INPUT DATA —

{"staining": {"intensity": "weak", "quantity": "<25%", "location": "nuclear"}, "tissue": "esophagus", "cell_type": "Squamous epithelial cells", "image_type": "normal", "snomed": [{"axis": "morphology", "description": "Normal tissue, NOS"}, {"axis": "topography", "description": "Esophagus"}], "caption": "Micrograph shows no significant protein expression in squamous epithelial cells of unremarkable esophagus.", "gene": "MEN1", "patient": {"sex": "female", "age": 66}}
---
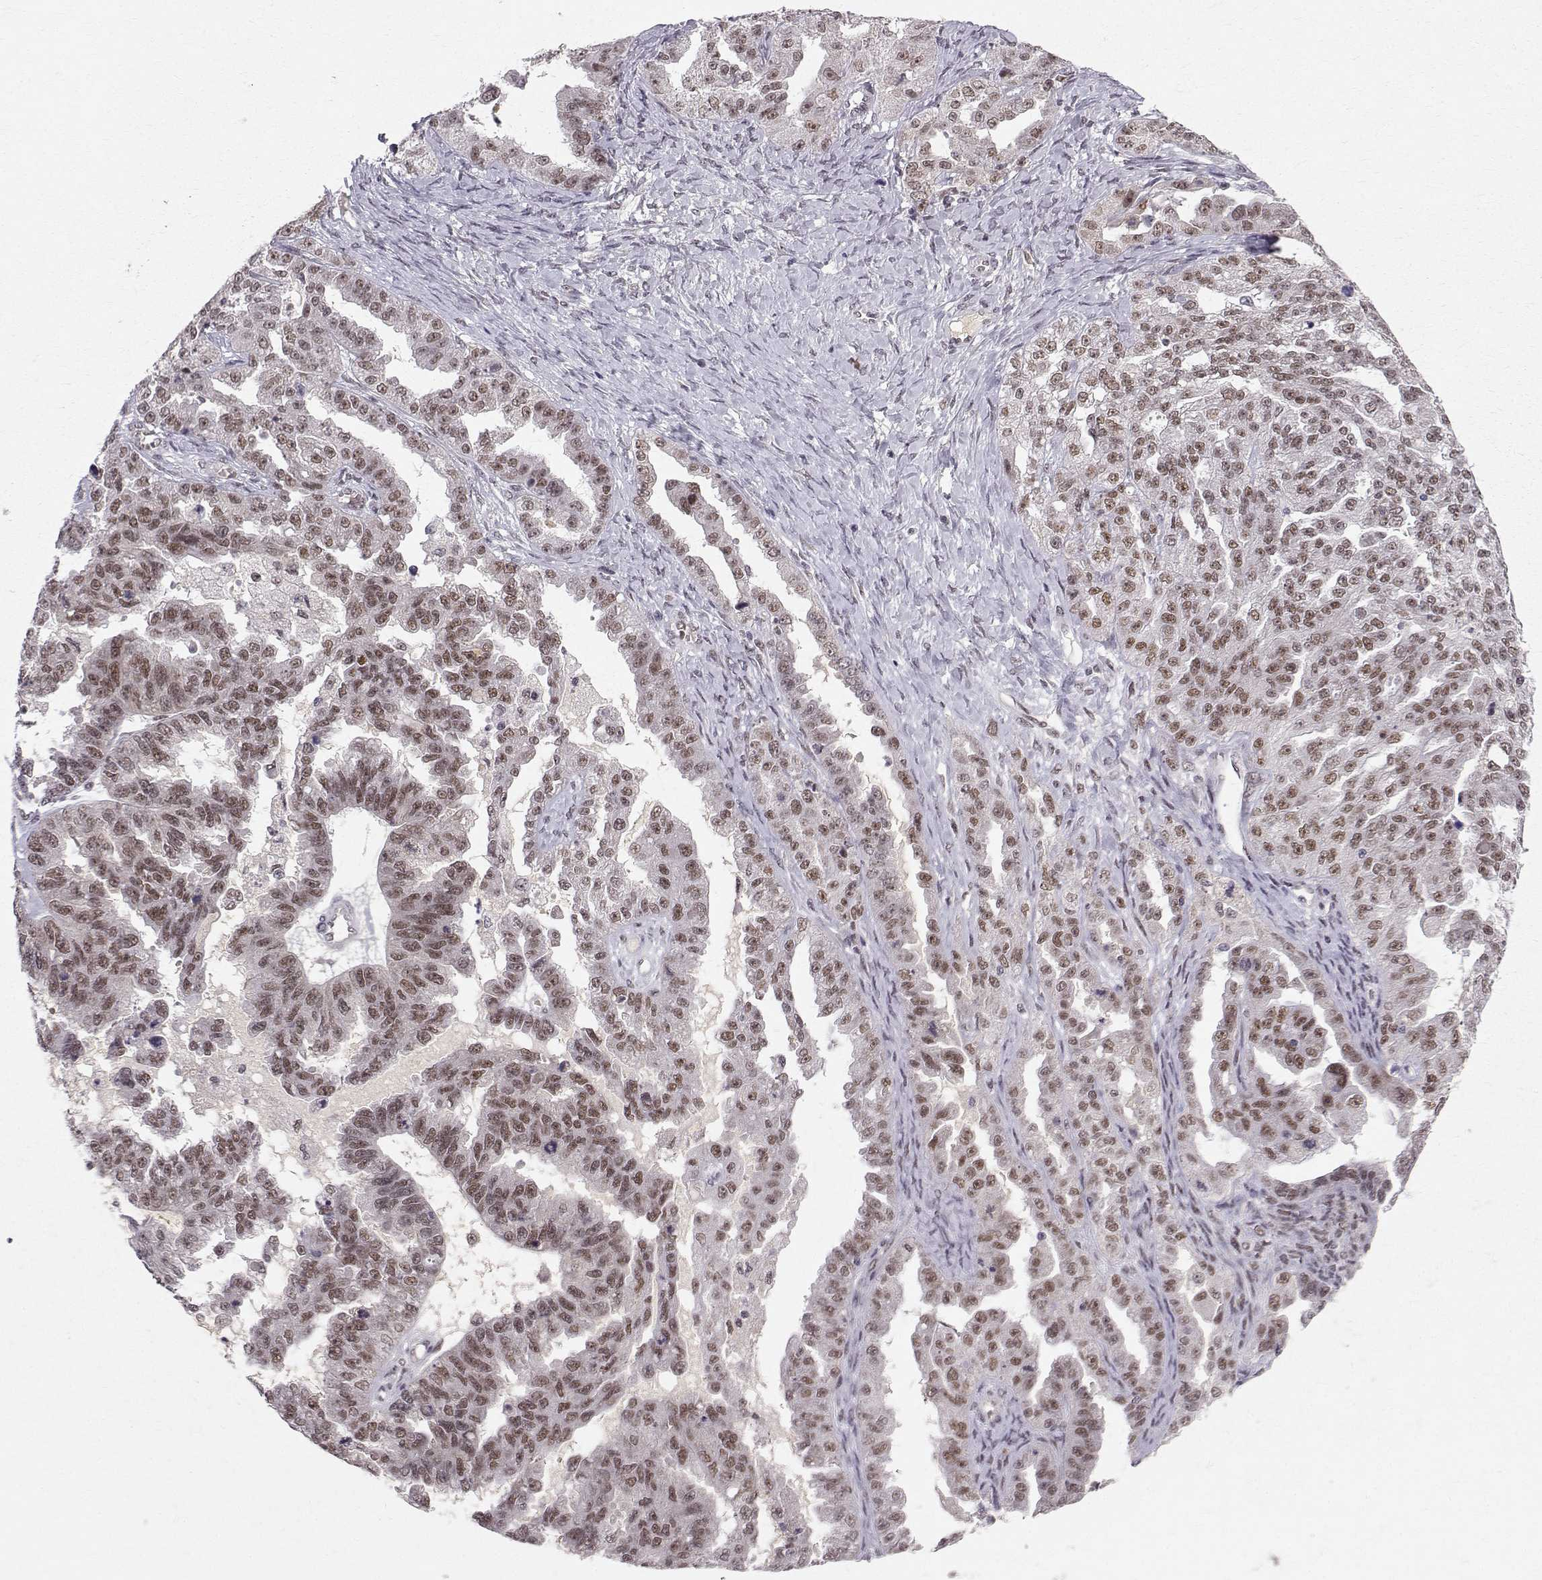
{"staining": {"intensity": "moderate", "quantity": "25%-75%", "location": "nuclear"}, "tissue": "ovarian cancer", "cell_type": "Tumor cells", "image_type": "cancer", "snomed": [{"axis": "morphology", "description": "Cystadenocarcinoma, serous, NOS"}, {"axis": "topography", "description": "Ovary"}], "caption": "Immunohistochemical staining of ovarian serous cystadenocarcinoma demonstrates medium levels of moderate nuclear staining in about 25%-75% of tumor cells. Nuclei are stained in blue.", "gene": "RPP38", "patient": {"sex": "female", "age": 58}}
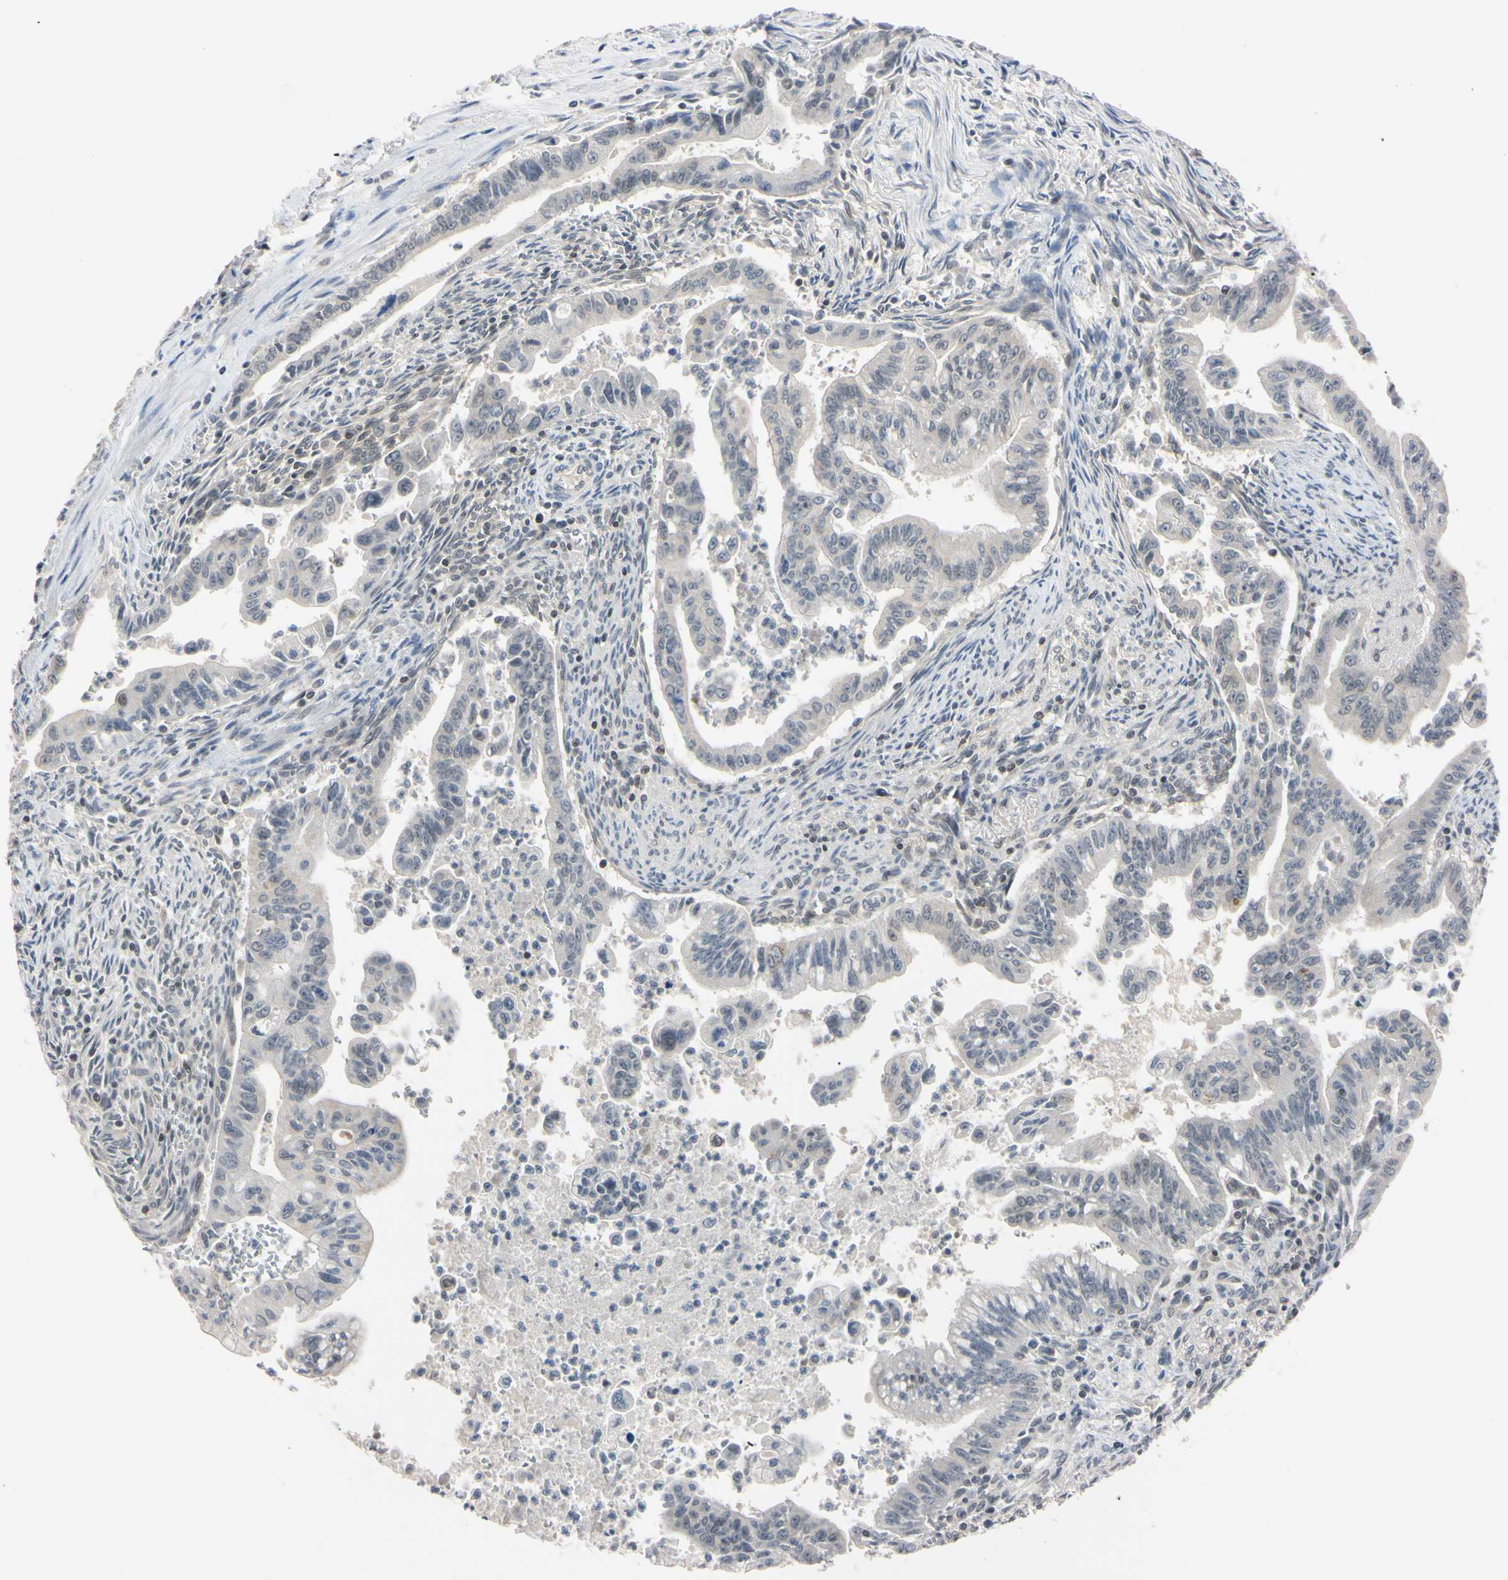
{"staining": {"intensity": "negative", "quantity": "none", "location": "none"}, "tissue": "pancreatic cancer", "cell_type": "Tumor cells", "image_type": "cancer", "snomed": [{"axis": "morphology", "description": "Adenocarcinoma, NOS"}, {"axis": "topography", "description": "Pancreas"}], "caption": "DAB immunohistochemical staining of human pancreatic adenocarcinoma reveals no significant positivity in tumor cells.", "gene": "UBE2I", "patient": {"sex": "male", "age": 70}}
...
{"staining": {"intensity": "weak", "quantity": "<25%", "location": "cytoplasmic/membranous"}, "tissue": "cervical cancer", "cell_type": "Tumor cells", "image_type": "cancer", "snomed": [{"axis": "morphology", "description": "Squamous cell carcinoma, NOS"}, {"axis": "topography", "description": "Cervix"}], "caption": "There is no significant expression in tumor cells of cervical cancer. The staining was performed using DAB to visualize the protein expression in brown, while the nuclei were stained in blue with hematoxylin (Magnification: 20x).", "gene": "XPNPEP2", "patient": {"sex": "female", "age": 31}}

PROBLEM DESCRIPTION — Count how many lines in the data above hold "stained", and give that number by itself.

TASK SOLUTION — 2